If I selectively prerender with the PAL DV Widescreen template and without checking the box for stretch to fill frame the transition displays correctly on the monitor preview and the external monitor.
If I prerender a selection using the PAL DV template then it letterboxes the whole of the prerender selection. (Did you mean to leave the File -> Properties at PAL DV Widescreen)
Changing the Options -> Prefs -> Video Device seems to have no impact.
It appears that if I have the widescreen setting in use any recompressed frames are letterboxed on the external monitor.
I find this whole discussion rather interesting. When I first got Vegas a few months ago I chose to edit widescreen using a 4x3 monitor using the widescreen template. At first the horizontally compressed image bothered me, but after a while I realized it was just as easy to cut, correct color and contrast, and apply filters in this mode as it was when I tried to force it to display correctly on my 4X3 display. It's like the experiment they did years ago, making people wear goggles that turned the world upside down. Eventually their brains adjusted and righted the world for them.
One other point is that I decided it wasn't worth producing real widescreen since filming in widescreen causes a 25% loss in resolution. I still film in it, but after editing I use DV FilmMaker to create a letterboxed 4X3 version. This way, if it's shown on a 16X9 monitor it isn't stretched out, which makes the loss of resoltion all the more obvious. The only way to truly film widescreen full resolution is to buy an anamorphic lens. Those are expensive!
Whoops! You lost me on the question about compression! You mean horizontally compressed or squeezed on the monitor, or are you talking about DV compression? I think the reason I accepted editing widescreen on a 4X3 monitor without having to see the black bars on top and bottom was because when I tried to edit widescreen with a non-widescreen format (the normal DV-NTSC template) it looked right on the monitor but it slowed the frame-rate down. Then add filters to that etc. and it slows down even more.
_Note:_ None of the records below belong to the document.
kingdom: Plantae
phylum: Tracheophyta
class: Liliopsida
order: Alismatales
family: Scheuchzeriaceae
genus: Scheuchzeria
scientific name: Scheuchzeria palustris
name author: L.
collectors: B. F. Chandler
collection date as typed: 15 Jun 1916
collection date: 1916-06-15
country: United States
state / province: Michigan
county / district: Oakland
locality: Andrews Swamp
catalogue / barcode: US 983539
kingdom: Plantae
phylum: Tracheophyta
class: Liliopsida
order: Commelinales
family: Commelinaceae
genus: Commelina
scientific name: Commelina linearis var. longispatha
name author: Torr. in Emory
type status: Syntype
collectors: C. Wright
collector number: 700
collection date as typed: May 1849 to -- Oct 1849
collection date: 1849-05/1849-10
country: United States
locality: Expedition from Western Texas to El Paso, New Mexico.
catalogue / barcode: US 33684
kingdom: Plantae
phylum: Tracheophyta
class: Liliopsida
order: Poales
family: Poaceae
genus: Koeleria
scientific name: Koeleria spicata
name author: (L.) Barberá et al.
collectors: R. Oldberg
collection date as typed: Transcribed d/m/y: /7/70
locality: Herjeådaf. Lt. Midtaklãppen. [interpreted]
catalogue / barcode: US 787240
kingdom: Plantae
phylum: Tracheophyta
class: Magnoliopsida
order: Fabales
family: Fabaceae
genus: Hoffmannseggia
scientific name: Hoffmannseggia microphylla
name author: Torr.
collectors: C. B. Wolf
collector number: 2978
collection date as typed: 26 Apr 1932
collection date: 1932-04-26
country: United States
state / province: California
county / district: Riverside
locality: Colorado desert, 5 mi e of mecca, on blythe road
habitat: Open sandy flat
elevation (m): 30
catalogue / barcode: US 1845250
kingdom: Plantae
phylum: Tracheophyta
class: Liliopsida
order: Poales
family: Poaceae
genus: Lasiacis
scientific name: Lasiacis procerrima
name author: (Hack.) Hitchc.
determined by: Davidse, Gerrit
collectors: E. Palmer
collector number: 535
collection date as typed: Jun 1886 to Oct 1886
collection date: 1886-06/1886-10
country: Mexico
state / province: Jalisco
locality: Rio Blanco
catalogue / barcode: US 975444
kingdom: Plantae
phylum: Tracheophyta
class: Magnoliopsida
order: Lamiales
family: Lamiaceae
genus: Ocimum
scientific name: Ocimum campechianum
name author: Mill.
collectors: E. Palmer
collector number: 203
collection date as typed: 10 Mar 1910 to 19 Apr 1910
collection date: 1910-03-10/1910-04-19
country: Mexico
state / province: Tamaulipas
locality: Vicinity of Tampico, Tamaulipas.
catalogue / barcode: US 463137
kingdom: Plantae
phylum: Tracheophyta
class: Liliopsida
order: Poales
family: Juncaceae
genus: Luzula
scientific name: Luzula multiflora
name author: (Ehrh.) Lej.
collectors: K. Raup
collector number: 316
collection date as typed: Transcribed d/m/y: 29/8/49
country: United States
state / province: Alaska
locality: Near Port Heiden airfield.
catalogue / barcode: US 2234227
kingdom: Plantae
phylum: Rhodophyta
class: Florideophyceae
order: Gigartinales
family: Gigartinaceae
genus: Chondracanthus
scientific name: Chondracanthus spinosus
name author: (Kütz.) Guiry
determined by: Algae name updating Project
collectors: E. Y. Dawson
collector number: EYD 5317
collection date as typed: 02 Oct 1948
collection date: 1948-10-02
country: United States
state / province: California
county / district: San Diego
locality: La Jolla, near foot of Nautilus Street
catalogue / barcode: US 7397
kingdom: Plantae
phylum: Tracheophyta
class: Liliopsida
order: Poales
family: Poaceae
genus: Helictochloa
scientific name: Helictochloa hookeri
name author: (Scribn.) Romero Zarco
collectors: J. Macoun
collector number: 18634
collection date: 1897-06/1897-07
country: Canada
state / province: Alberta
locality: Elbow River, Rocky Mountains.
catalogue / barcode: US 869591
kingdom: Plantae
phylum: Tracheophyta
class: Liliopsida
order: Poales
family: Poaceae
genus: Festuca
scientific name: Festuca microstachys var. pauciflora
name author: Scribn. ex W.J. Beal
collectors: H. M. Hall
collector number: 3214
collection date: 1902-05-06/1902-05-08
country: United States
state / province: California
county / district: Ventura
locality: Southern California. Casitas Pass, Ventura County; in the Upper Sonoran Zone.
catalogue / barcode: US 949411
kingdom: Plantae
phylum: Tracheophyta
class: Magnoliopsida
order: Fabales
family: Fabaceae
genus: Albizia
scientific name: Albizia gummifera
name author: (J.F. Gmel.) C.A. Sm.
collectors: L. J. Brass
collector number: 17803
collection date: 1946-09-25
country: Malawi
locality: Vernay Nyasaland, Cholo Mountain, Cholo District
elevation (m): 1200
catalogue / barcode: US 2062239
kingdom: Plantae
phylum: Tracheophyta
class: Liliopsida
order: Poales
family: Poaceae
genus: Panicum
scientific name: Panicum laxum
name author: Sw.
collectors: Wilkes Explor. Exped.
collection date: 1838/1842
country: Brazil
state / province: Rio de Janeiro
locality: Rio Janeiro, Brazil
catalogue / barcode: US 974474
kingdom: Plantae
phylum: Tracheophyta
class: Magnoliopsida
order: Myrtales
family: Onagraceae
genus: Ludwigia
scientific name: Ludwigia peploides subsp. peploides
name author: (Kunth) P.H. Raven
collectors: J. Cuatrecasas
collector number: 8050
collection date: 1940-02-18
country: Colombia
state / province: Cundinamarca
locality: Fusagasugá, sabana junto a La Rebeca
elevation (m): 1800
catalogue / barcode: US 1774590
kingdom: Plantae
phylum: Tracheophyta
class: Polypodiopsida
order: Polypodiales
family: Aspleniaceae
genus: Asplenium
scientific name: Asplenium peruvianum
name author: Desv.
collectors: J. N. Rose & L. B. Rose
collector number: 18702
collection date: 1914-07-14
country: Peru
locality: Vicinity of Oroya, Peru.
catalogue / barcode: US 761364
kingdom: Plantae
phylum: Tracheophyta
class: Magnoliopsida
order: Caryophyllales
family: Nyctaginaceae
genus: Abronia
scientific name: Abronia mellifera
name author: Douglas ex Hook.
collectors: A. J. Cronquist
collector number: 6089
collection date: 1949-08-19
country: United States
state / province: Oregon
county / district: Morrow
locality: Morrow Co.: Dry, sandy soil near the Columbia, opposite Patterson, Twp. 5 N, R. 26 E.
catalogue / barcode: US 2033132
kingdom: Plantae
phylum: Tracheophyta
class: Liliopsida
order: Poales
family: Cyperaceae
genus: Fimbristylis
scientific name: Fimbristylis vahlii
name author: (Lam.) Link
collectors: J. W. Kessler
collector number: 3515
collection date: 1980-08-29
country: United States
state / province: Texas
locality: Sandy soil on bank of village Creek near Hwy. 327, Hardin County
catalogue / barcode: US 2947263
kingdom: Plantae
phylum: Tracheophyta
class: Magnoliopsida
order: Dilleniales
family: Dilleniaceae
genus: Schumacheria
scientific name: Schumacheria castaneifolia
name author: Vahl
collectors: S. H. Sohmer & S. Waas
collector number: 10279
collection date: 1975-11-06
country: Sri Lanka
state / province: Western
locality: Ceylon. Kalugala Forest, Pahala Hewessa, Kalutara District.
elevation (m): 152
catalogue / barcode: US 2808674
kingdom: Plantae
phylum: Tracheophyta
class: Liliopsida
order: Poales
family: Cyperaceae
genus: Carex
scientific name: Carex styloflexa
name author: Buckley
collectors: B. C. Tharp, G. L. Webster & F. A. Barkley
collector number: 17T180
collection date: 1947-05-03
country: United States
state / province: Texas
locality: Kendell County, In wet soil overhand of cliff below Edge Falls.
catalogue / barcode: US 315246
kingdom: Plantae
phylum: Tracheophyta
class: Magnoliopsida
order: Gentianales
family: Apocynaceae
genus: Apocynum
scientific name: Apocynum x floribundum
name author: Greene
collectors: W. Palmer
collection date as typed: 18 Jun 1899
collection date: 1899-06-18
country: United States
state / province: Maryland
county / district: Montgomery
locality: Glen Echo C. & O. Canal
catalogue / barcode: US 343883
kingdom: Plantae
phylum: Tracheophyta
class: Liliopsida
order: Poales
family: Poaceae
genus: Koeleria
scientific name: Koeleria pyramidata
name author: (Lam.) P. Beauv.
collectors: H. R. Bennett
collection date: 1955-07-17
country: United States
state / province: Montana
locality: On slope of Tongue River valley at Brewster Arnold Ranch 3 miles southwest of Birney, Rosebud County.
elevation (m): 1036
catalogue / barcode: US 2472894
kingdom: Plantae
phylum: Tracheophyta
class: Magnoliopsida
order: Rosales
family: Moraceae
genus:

Oh (just read back through some posts) -- the other reason was what you mentioned in your second post. Yes, the transitions and cross-fades and filters applied to the black bars on top and bottom -- so I took the path of least resistence and edited purely in widescreen mode. This allowed all transitions and filters to be applied purely to the video in the right places and aspect ratios.
Do you get a consistent aspect ration when previewed on an external monitor i.e it does not change through transitions when VV shows frame recompressed in the preview window.
If you do can you reply with the aspect ratio of the original media, file -> properties settings.
Yes. I capture the source files that were shot in 16X9. I then edit the clips with the DV NTSC Widescreen Template. That way you have no problems except one -- You see it compressed horizontally on a 4X3 monitor, but as I said, that doesn't really bother me. Transitions and effects are applied and appear correctly. After completing my project I render it as one avi using the widescreen template. With that avi I then process it into a 4X3 movie with letterbox (using other software), but that's not important to the discussion here.
When you preview on the external monitor and the timeline goes over a transition does your picture change to having bars top and bottom for the period of the transition only and then change back to the squashed view.
By the way I have a Panasonic TV for the external montitor that can switch between 4:3 and 16:9 aspects - in the UK it was £90 - a cheap solution if you have to work with both formats.
No. Maybe it does when you're viewing it in 16X9 but not 4X3. If it doesn't do it in 4X3 and you're using the Widescreen template you shouldn't have a problem. Course the only way to tell is render a small portion with a transition to a new avi, then see how it plays out when you've got the tv in 16X9.